Lauterbach verordnet der Industrie eine Rosskur
Mit geschätzt zwei Milliarden Euro soll die pharmazeutische Industrie weit überproportional zur Deckung der GKV-Finanzlücke beitragen.
Sparbeiträge der Industrie wesentlich höher als die anderer Leistungserbringer
Nach den am 28.06. von Bundesgesundheitsminister Karl Lauterbach vorgestellten Eckpunkten für ein GKV-Finanzstabilisierungsgesetz liegt nun seit 04.07. der ausformulierte Referentenentwurf einschließlich der Sparpläne für die Arzneimittelversorgung vor. Die danach vorgesehenen Sparbeiträge der Industrie fallen mit schätzungsweise rund zwei Milliarden Euro wesentlich höher aus als die anderer Leistungserbringer. Zum Vergleich: Die KBV schätzt den Verlust an Arzthonoraren aufgrund der Einbeziehung von Neupatienten in die Budgetierung auf rund 400 Millionen Euro.
Pläne für die Arzneiversorgung im Einzelnen:
- Preismoratorium: Es wird über den 31. Dezember 2022 um weitere vier Jahre verlängert; damit sind seit 2009 keine Preiserhöhungen mehr möglich gewesen. Ohne die Verlängerung befürchtet das BMG erhebliche Preisanpassungen, die jährlich 1,8 Milliarden Euro ausmachen könnten.
- Solidarbeitrag der Industrie: Hersteller patentgeschützter Arzneimittel und von Orphan Drugs zahlen 2023 und 2024 jährlich eine Milliarde Euro an den Gesundheitsfonds. Die Beteiligung des einzelnen Unternehmens berechnet der GKV-Spitzenverband auf Basis der jeweiligen Herstellerumsätze mit der GKV. Begründung: Die Umsätze patentgeschützter Arzneimittel seien 2019 und 2020 überproportional auf 24,2 Milliarden Euro gestiegen. In Härtefällen kann der Unternehmer eine Ausnahme bei der GKV beantragen.
- Erstattungsbeträge für nutzenbewertete Arzneimittel: Künftig gelten Erstattungsbeträge ab dem siebten Monat nach Markteinführung; bislang wurden sie mit der Einigung zwischen Hersteller und GKV ein Jahr nach der Einführung eines Arzneimittels wirksam.

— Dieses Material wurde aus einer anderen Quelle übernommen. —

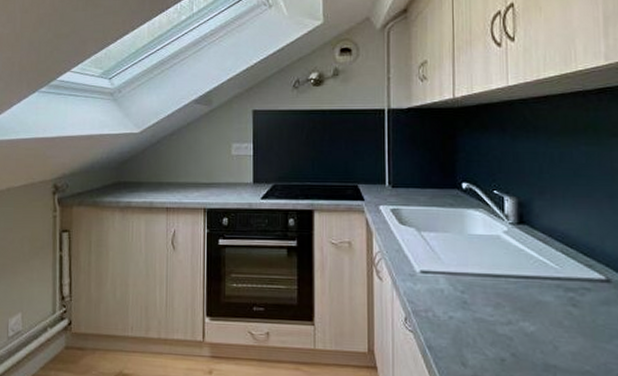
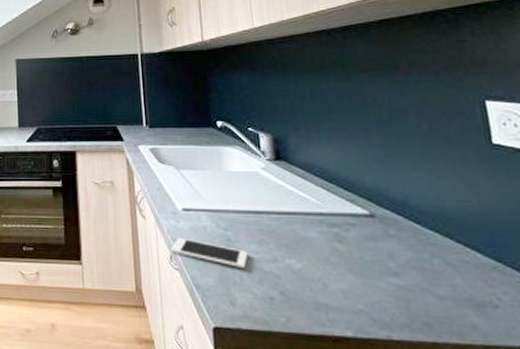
cell phone: none [405,299,483,332] -> present [170,237,248,269]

- Leitplanken für Erstattungsbeträge: Der Gesetzgeber stärkt die Position des GKV-Spitzenverbandes und macht stringente Vorgaben über die Höhe von Erstattungsbeträgen. Das Ausmaß des Zusatznutzens und die Aussagewahrscheinlichkeit darüber (Evidenz) sollen bei der Monetarisierung stringenter angewendet werden. Bei Arzneimitteln ohne Zusatznutzen muss der Erstattungsbetrag künftig um mindestens zehn Prozent unter dem der zweckmäßigen Vergleichstherapie liegen, wenn diese noch patentgeschützt ist. Bei einem geringen oder nicht quantifizierbaren Zusatznutzen soll der vereinbarte Erstattungsbetrag nicht zu höheren Jahrestherapiekosten führen als bei der Vergleichstherapie.
- Orphan Drugs: Die Umsatzschwelle, ab der ein Arzneimittel gegen Seltene Krankheiten die volle Nutzenbewertung durchlaufen muss, wird von derzeit 50 auf 20 Millionen Euro gesenkt. Grund ist, dass bei Orphan Drugs aufgrund ihres arzneimittelrechtlichen Status unterstellt wird, dass sie einen Zusatznutzen haben. Allerdings wurde vor allem in den letzten Jahren festgestellt, dass der Bundesausschuss den grundsätzlich anerkannten Zusatznutzen sehr häufig nicht quantifizieren konnte, weil die vorgelegte Belege in den Dossiers dazu nicht geeignet waren.
Verband der forschenden Pharma-Unternehmen: inakzeptable Pläne
In einer ersten Reaktion sprach der Vorsitzende des Verbandes der forschenden Pharma-Unternehmen, Han Steutel, von "inakzeptablen" Plänen. Der enorme Reformbedarf im Gesundheitswesen bedürfe der konstruktiven Zusammenarbeit aller Beteiligten – die Art und Weise der Entstehung des jetzigen Referentenentwurf sei "grottenschlecht". So könne man nicht miteinander umgehen.